* Document segment
- - -

Experiences from the earliest experiments, learning from the first Teacher Trainings, and feedback from emerging teachers, all flowed back into the Labs. Nothing was static — everything was in motion, shaped by collective intelligence and the resilience of a community committed to integrity and embodied education.

These years were marked by extraordinary, often invisible labor: hours of testing, rewriting, meeting, discussing, and dancing, co-teaching across countries and time zones, and a willingness — from so many — to keep building, step by step, something that had never existed before.

This deepening phase carried Open Floor toward its next major transformation:
the creation of a nonprofit organization in 2019, an act that would anchor the practice structurally in service of the wider community.

8. Becoming a Nonprofit – Anchoring the Vision

By 2019, Open Floor had grown far beyond its beginnings.
The curriculum was alive, the Teacher Trainings were established across continents, and a vibrant international teaching community had taken root. What had started as an act of courage and necessity had become a mature, embodied practice shared around the world.

At this stage of growth, the founders and the wider leadership recognized a new need:
to anchor the work in a structure that would serve the public good, protect the integrity of the practice, and ensure transparency as the community continued to grow.

And so, in 2019, Open Floor International (OFI) was formally registered as a nonprofit organization in Oregon, USA. This step was much more than administrative. It expressed a core intention that had been present since the beginning: that this practice did not belong to individuals, but to the community it serves. Becoming a nonprofit required courage, clarity, and dialogue.

To meet legal requirements — and uphold the ethical standards the founders envisioned — OFI restructured its online presence, removing promotional material for individual for-profit events. It was a difficult choice, but a necessary act of integrity, aligning the organization’s structure with its values.

A little later, OFI’s commitment to shared stewardship took another step when the organization adopted a Creative Commons framework for its core materials. This move ensured that the practice remained accessible, protected, and rooted in collective ownership — reflecting the values of transparency, generosity, and collaboration that shaped Open Floor from the very beginning.

The transition into nonprofit life was navigated collectively, using Dynamic Governance — the same shared-leadership approach that had shaped the early years. Through open discussion, careful listening, and a willingness to change, the community embodied the very principles at the heart of Open Floor:  Move and Include.

This shift laid the foundation for the next chapter — a growing, adaptive, collaborative ecosystem guided by community and purpose.

9. Looking Ahead

By 2019, with the transition to nonprofit status complete, Open Floor International had reached the end of its first great chapter — the chapter shaped by the extraordinary dedication of the founders and founding members.

In the years that followed, many of those who had worked so intensely in the early days gradually stepped back from formal roles. Not because they were gone, but because they had given so much, often for years on end, and it was time to make space for others. Their presence remains — woven into the culture, the structures, the pedagogy, and the heart of the organization.

Open Floor continued to evolve. New generations of teachers were trained — including those who completed their programs in the unusual circumstances of the COVID years. The organization adapted, restructured, and kept learning how to live its values in a changing world.

What began as grief, courage, improvisation, and devotion became a living practice — carried by hundreds of teachers, thousands of dancers, and a global community that continues to grow.

Open Floor exists because people gave so much— time, creativity, resources, courage, and resilience. And if we want this practice to continue, to evolve, and to reach more lives, we must ensure together that this legacy has the support it needs to thrive.
Open Floor only exists because people gave everything – and its future grows from what we give today.

- - -

* Record extracts
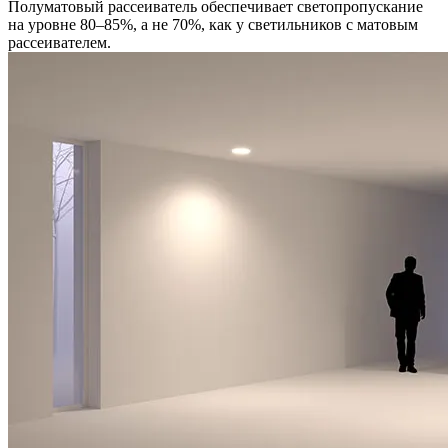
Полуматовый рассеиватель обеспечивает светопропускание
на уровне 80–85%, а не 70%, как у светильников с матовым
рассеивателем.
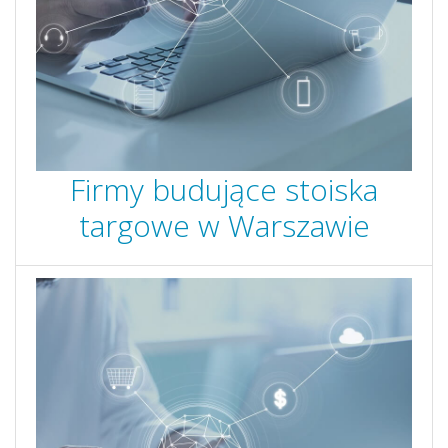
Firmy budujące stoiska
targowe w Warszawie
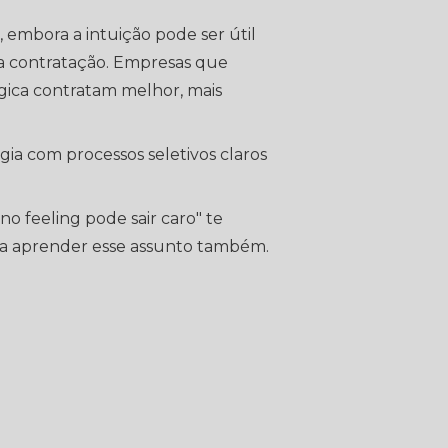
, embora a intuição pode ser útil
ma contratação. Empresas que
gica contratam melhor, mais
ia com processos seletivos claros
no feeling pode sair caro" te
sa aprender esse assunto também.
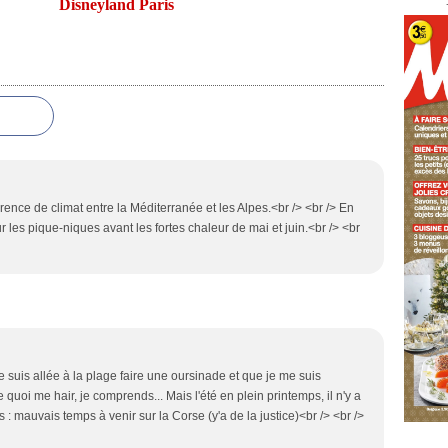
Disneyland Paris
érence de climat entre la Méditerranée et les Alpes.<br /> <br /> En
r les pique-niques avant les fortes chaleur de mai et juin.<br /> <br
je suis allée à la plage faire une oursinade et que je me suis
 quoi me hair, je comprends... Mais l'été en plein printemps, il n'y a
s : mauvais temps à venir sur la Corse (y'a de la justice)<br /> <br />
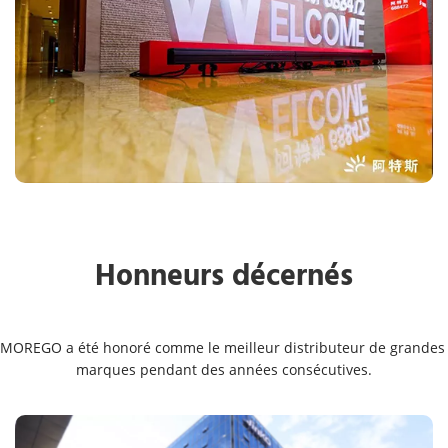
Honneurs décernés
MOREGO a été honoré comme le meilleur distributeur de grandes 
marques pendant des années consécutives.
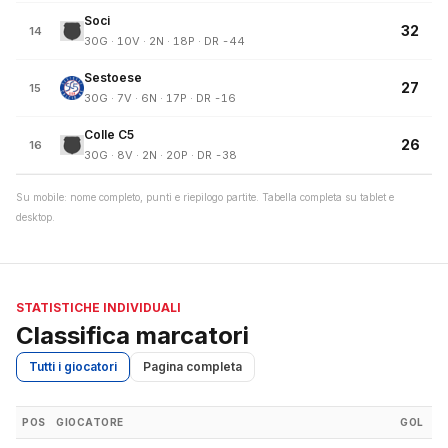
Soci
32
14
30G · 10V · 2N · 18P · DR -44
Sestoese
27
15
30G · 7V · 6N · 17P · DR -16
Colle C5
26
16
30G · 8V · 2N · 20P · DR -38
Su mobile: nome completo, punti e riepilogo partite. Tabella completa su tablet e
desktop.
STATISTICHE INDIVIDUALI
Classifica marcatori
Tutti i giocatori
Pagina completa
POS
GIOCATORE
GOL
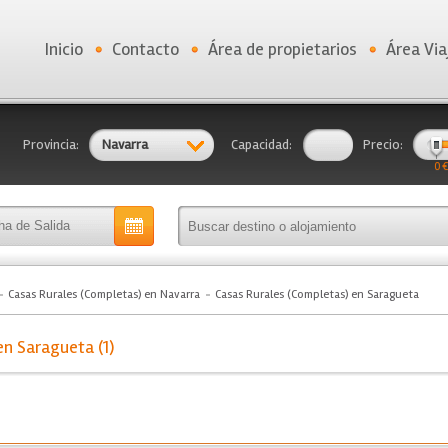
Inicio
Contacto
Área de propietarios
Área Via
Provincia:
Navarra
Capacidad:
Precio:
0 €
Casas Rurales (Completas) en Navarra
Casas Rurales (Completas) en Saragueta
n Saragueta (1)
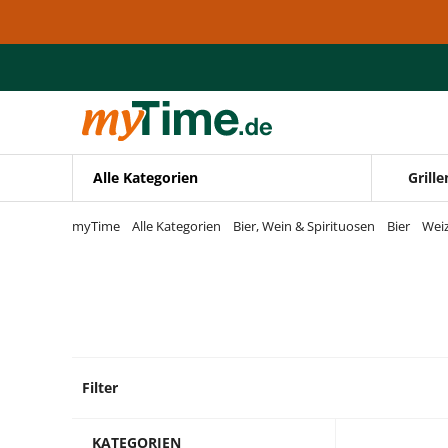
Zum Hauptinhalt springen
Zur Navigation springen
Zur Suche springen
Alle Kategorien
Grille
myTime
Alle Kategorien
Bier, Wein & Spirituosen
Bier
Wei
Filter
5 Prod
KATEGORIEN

- - -

* Exercise objective
Rewrite the passage of the Open Floor history that starts with "To meet legal" and ends with "with its values.", replacing "online presence" with "website". The data were taken from a different source than the text.

* Problem solution
To meet legal requirements — and uphold the ethical standards the founders envisioned — OFI restructured its website, removing promotional material for individual for-profit events. It was a difficult choice, but a necessary act of integrity, aligning the organization’s structure with its values.